Did you miss a session from the Future of Work Summit? Head over to our Future of Work Summit on-demand library to stream.
This week at Build, we learned that Microsoft Graph now has a feature that connects it with companies’ business data. The way Microsoft describes the Graph in press materials is artful: It puts people at the center, with apps and devices in a constellation around that core. It’s all about creating a rich database that focuses on people and relationships. Schedules and documents are “artifacts,” and office apps are “rich canvases.” And it relies on lots and lots of data to work.
The thing about the Microsoft Graph is that it’s not one graph — it’s many graphs, and perhaps it should have been named “Graphs,” plural. But even that doesn’t adequately describe it. It is a database, but it’s not monolithic; some Graphs are culled from “world” data, meaning publicly available repositories of information. Some are built from your enterprise’s data, and some are extremely personal.
“Maybe we should rename it ‘Your Graph’ or something,” half-joked Rob Howard, senior director of Microsoft 365 apps marketing, in an interview. That would, at least, tie in neatly to MyAnalytics, which is a strong example of a personal Graph. MyAnalytics, which also received an update at Build, is an Office 365 tool designed to help you understand how you’re using your time at work, including how much “focus time” you’re squeezing in and how much work you’re doing after-hours.

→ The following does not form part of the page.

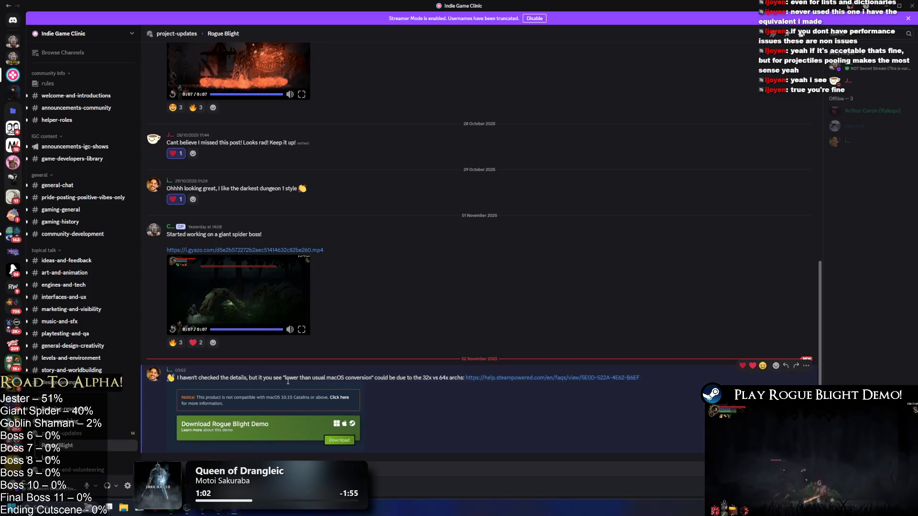
- View the enlarged Steam notice about macOS 10.15 Catalina incompatibility, then return to Unity's Edit menu
left_click(290, 409)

Of course, this level and type of feedback requires a lot of data. “Microsoft Graph […] is this massive data set for a secure and compliant record of productivity activity in the cloud,” said Howard. “Look, the average enterprise company has 2 billion nodes in this graph. This is just incredibly valuable information about how people work.”
All of this raises the extremely important question of privacy and ownership — what data is being used for the Graph (or Graphs), who can see what information, and who the data actually belongs to. Privacy is a sensitive topic in the data-centric world, and no one wants to feel like Big Brother is watching. Does the Graph give Microsoft too much information and too much power?
“That [data] is not owned by us,” assured Howard. “It’s owned by our customers, individuals, and organizations.” Further, the rules around the data come from your organization, not Microsoft. “[Graph] allows you to take this data and in a secure and refined way keep it within your own ownership boundary, your own security and compliance boundary, and combine it with other business data in order to get insights.” Once it’s aggregated and anonymized, you can build models on it.
So Microsoft Graph doesn’t “see” your data any more than you let it, and for the purposes of the Graph, it doesn’t want the kind of data you wouldn’t want it to see. In any case, Howard said it’s “physically impossible” to dig down and look at a person’s individual data.
“If it’s individual knowledge, we want to respect your privacy. Only you should see those assets,” reiterated Malavika Rewari, Microsoft senior product marketing manager for Office intelligence, in an interview at Microsoft Build 2019. “[MyAnalytics] pulls data from your emails, meetings, chat, co-authoring, documents,” and more. “[A]ll Office 365 data — it’s metadata, so it’s not the contents, but more about the time you sent the email, the subject of the email, or who you sent it to,” she explained.
Structurally, your MyAnalytics Graph is not necessarily a subset of your company’s enterprise Graph, and your company’s enterprise Graph is not a subset of the global Graph. A MyAnalytics report is created for you as an individual, based on your data culled from within your company’s rules for the Graph. But your company doesn’t get to see the data that the Graph creates for your MyAnalytics report.
It’s about the ML
This brings us back to those 2 billion nodes produced by the average enterprise company. In order to feed the Microsoft Graph, your company does need to vacuum up a lot of data. The whole point of doing so is to gain insights that can help it understand things like how its people work, their patterns and preferences, team outcomes, the sentiment of their interactions with other companies as pertains to a sale, what skills are required for a given project to be successful, and so on. This is all aimed at improving productivity, but that, too, has undertones of surveillance. Microsoft doesn’t have your de-anonymized data, but your company might.
Howard pointed out that anytime you’re using a cloud service and company computers, your data — emails, documents, web searches — is always available to some degree. If you receive your MyAnalytics report via company Outlook email, your company can have a look at it — but again, the report is an aggregate. It tells you how you spend your time, and the quality thereof, but it doesn’t get granular or specific.
That’s not what this data is about, anyway, and it’s certainly not useful for the Graph. Said Howard, “Graph data connect is all about being able to let you as an organization take data about how your organization works at scale, bring it into Azure Data Factory, combine it with your own business data, and then use your tool chain of choice to glean insights about how your organization works, what are effective work patterns, [and] what can you do more of.”
In other words, Microsoft needs data for its Graph(s) so it can perform machine learning on it and deliver actionable insights to a business or an individual worker. Those insights are meant to be germane to your particular business and are gleaned from your anonymized and aggregated data, which Microsoft does not own. That’s the business model.